* _TASK GOAL_: Provide an exact reproduction of every entry.

#### EXTRACTED DATA

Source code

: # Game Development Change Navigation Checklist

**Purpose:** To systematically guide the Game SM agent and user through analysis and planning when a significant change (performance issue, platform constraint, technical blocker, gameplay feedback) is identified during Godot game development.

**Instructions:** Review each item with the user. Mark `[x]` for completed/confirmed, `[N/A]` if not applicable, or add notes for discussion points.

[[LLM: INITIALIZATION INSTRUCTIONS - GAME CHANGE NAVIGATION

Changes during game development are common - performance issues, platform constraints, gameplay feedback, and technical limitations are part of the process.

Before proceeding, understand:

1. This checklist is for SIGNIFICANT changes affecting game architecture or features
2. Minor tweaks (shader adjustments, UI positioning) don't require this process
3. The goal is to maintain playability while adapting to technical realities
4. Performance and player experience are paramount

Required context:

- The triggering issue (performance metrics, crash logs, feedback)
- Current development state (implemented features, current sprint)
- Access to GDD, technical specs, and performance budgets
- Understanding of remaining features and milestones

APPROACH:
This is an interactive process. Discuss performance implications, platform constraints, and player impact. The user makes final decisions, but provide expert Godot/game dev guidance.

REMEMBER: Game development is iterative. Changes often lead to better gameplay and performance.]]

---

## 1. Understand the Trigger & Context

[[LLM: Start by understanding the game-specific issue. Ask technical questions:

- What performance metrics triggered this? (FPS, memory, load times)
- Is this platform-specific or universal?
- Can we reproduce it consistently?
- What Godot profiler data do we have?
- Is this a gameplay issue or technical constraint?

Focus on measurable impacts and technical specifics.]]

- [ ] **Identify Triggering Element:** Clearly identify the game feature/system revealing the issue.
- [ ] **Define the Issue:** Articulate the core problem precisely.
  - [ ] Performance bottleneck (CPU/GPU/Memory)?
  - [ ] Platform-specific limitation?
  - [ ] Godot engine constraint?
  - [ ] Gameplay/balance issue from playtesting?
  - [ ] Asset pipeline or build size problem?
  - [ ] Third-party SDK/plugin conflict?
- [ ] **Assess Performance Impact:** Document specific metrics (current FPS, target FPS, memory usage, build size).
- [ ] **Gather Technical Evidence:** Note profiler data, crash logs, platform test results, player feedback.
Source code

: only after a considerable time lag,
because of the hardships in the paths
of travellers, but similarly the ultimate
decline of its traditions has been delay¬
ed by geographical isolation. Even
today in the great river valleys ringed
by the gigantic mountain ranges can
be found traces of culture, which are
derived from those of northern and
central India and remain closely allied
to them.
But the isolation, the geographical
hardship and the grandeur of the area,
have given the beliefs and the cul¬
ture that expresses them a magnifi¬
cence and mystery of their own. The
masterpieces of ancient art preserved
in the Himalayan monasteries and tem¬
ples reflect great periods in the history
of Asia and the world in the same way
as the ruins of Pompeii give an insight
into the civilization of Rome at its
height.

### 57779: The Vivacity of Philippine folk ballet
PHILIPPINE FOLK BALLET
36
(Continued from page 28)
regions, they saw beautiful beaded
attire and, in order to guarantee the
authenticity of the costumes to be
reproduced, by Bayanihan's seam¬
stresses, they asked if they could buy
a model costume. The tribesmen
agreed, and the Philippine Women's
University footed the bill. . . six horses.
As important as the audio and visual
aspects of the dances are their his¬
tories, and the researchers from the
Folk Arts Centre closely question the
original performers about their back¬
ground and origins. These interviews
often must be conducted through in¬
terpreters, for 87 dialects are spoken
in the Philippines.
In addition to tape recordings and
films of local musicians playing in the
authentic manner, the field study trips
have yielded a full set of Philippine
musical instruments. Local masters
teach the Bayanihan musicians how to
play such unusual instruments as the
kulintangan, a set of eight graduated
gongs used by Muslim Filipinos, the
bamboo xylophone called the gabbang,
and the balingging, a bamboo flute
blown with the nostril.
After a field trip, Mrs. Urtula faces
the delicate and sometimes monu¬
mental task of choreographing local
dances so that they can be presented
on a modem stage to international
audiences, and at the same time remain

########

* _REPLY TO THE EXERCISE_:
Source code

: # Game Development Change Navigation Checklist

**Purpose:** To systematically guide the Game SM agent and user through analysis and planning when a significant change (performance issue, platform constraint, technical blocker, gameplay feedback) is identified during Godot game development.

**Instructions:** Review each item with the user. Mark `[x]` for completed/confirmed, `[N/A]` if not applicable, or add notes for discussion points.

[[LLM: INITIALIZATION INSTRUCTIONS - GAME CHANGE NAVIGATION

Changes during game development are common - performance issues, platform constraints, gameplay feedback, and technical limitations are part of the process.

Before proceeding, understand:

1. This checklist is for SIGNIFICANT changes affecting game architecture or features
2. Minor tweaks (shader adjustments, UI positioning) don't require this process
3. The goal is to maintain playability while adapting to technical realities
4. Performance and player experience are paramount

Required context:

- The triggering issue (performance metrics, crash logs, feedback)
- Current development state (implemented features, current sprint)
- Access to GDD, technical specs, and performance budgets
- Understanding of remaining features and milestones

APPROACH:
This is an interactive process. Discuss performance implications, platform constraints, and player impact. The user makes final decisions, but provide expert Godot/game dev guidance.

REMEMBER: Game development is iterative. Changes often lead to better gameplay and performance.]]

---

## 1. Understand the Trigger & Context

[[LLM: Start by understanding the game-specific issue. Ask technical questions:

- What performance metrics triggered this? (FPS, memory, load times)
- Is this platform-specific or universal?
- Can we reproduce it consistently?
- What Godot profiler data do we have?
- Is this a gameplay issue or technical constraint?

Focus on measurable impacts and technical specifics.]]

- [ ] **Identify Triggering Element:** Clearly identify the game feature/system revealing the issue.
- [ ] **Define the Issue:** Articulate the core problem precisely.
  - [ ] Performance bottleneck (CPU/GPU/Memory)?
  - [ ] Platform-specific limitation?
  - [ ] Godot engine constraint?
  - [ ] Gameplay/balance issue from playtesting?
  - [ ] Asset pipeline or build size problem?
  - [ ] Third-party SDK/plugin conflict?
- [ ] **Assess Performance Impact:** Document specific metrics (current FPS, target FPS, memory usage, build size).
- [ ] **Gather Technical Evidence:** Note profiler data, crash logs, platform test results, player feedback.
Source code

: only after a considerable time lag,
because of the hardships in the paths
of travellers, but similarly the ultimate
decline of its traditions has been delay¬
ed by geographical isolation. Even
today in the great river valleys ringed
by the gigantic mountain ranges can
be found traces of culture, which are
derived from those of northern and
central India and remain closely allied
to them.
But the isolation, the geographical
hardship and the grandeur of the area,
have given the beliefs and the cul¬
ture that expresses them a magnifi¬
cence and mystery of their own. The
masterpieces of ancient art preserved
in the Himalayan monasteries and tem¬
ples reflect great periods in the history
of Asia and the world in the same way
as the ruins of Pompeii give an insight
into the civilization of Rome at its
height.

### 57779: The Vivacity of Philippine folk ballet
PHILIPPINE FOLK BALLET
36
(Continued from page 28)
regions, they saw beautiful beaded
attire and, in order to guarantee the
authenticity of the costumes to be
reproduced, by Bayanihan's seam¬
stresses, they asked if they could buy
a model costume. The tribesmen
agreed, and the Philippine Women's
University footed the bill. . . six horses.
As important as the audio and visual
aspects of the dances are their his¬
tories, and the researchers from the
Folk Arts Centre closely question the
original performers about their back¬
ground and origins. These interviews
often must be conducted through in¬
terpreters, for 87 dialects are spoken
in the Philippines.
In addition to tape recordings and
films of local musicians playing in the
authentic manner, the field study trips
have yielded a full set of Philippine
musical instruments. Local masters
teach the Bayanihan musicians how to
play such unusual instruments as the
kulintangan, a set of eight graduated
gongs used by Muslim Filipinos, the
bamboo xylophone called the gabbang,
and the balingging, a bamboo flute
blown with the nostril.
After a field trip, Mrs. Urtula faces
the delicate and sometimes monu¬
mental task of choreographing local
dances so that they can be presented
on a modem stage to international
audiences, and at the same time remain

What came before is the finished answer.